More charges for man who killed doctor
New York Times | June 20, 2005
By Joseph P. Fried
He is serving 25 years to life for a highly publicized killing, but James Kopp may face life without parole if federal prosecutors have their way.
In October 1998, Dr. Barnett Slepian was killed by a rifle bullet fired through the kitchen window of his Amherst, N.Y., home. Slepian, 52, had an obstetrics practice in Amherst and performed abortions at a clinic in Buffalo.
Investigators quickly focused on Kopp, a longtime abortion opponent with ties to extreme anti-abortion groups. An international manhunt for him ended with his arrest in France in March 2001.
In a nonjury trial on state murder charges in 2003, Kopp admitted he had shot Slepian but claimed he had meant only to wound him so that he could not perform more abortions.
But the judge, Michael D'Amico of Erie County Court, found that Kopp had intended to kill Slepian and was guilty of second-degree murder. D'Amico sentenced him to the maximum, 25 years to life in prison.
Kopp, 50, is appealing the verdict and sentence, under which he is eligible for parole after 25 years.
Now, federal prosecutors in Buffalo are pressing their charges against Kopp, among them a charge that he violated a federal statute barring forceful interference with people who provide reproductive-health services. If a death resulted from such interference, a conviction could lead to life in prison without the possibility of parole.
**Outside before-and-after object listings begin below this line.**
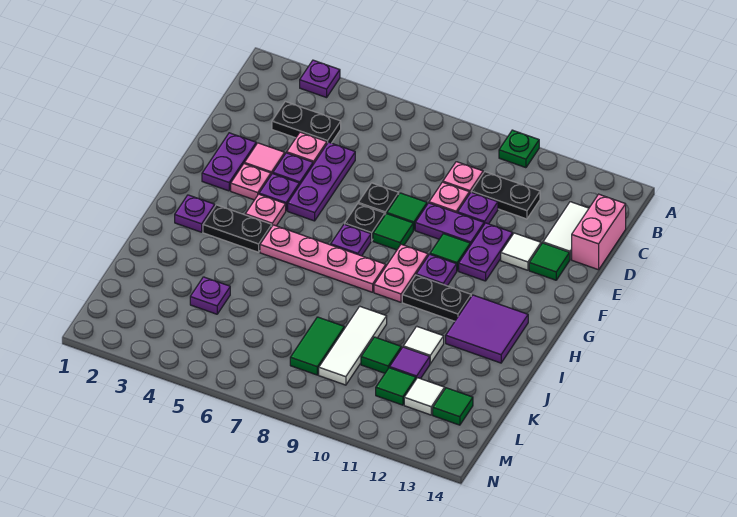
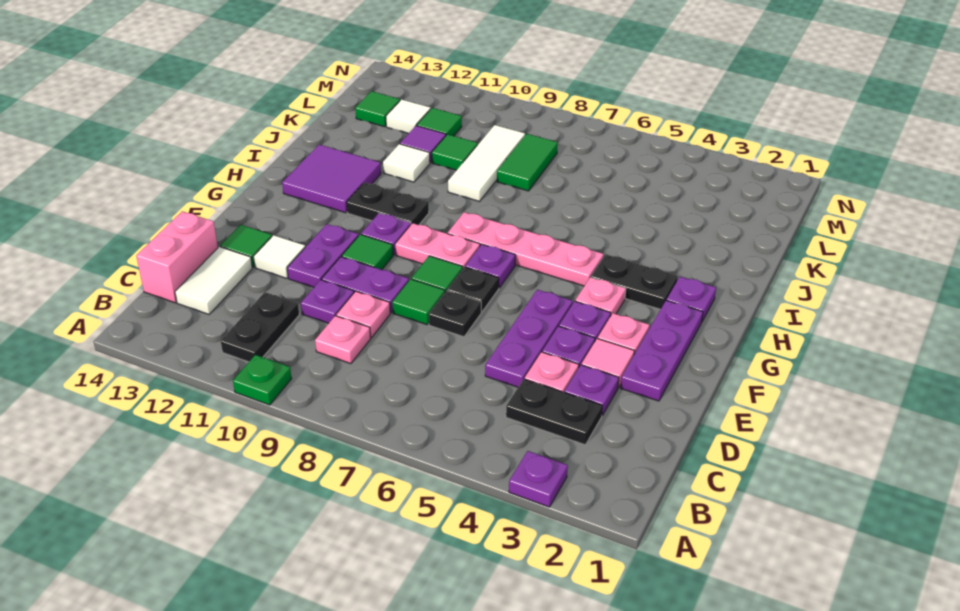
black 1x2 plate [471,172,540,219] -> black 1x2 plate turned to [221,292,299,362]
purple 1x2 plate [202,133,256,191] -> purple 1x3 plate [621,300,703,401]
pink 1x2 plate [374,244,428,302] -> pink 1x2 plate turned to [395,223,480,268]
purple 1x1 plate [190,277,230,314] -> purple 1x1 plate moved to [564,365,619,415]

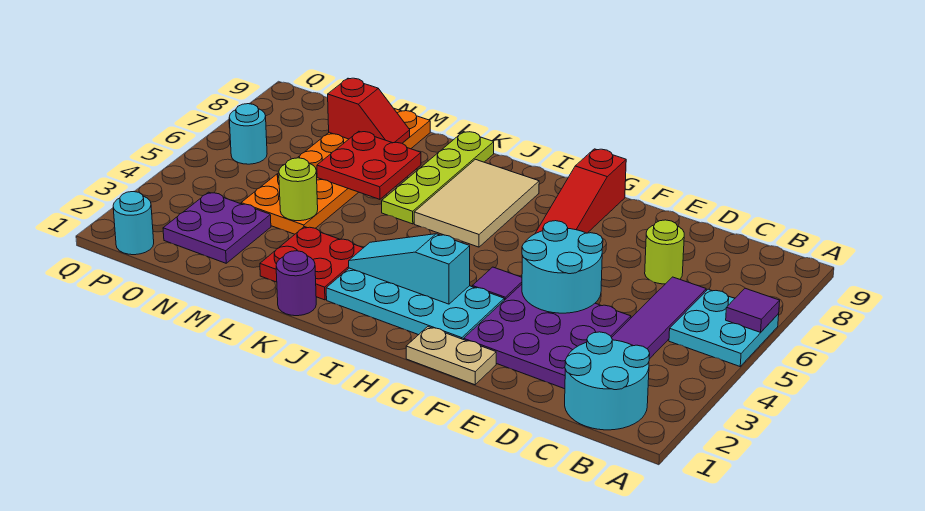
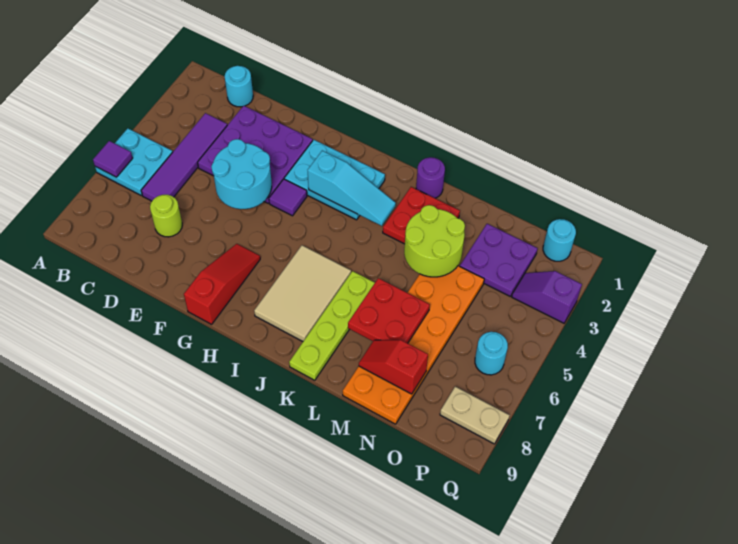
cyan 2x2 round brick [565,332,650,430] -> cyan 1x1 round brick [225,66,253,107]
tan 1x2 plate [406,327,496,385] -> tan 1x2 plate moved to [440,387,510,444]
cyan 2x4 plate [326,268,504,340] -> cyan 2x3 plate [284,140,385,220]
lime 1x1 round brick [279,158,318,221] -> lime 2x2 round brick [404,205,465,277]
none -> purple 1x2 slope [512,271,582,323]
In April, Magistrate Judge Hugh Scott of the U.S. District Court in Buffalo recommended that Kopp's motion to dismiss the charges be denied.
The magistrate rejected, among other things, the argument that the federal prosecution violated strictures against double jeopardy. The federal trial judge, Richard Arcara, can accept or reject the recommendation.
Last week, Kopp's lawyer, John Humann, maintained that the federal prosecution was "a waste of time," given the state conviction.
"He's doing 25 to life, and even if he's alive after 25 years, the parole board would not release him," he said. He said he also thought his client had "no chance" of successfully appealing the state conviction.
Slepian's widow, Lynne, declined to comment.
But her lawyer, Glenn Murray, who was Slepian's lawyer and friend, said that Lynne Slepian "would like to be able to tell" her four sons, now 14 to 22, "that Mr. Kopp will spend the rest of his life in jail."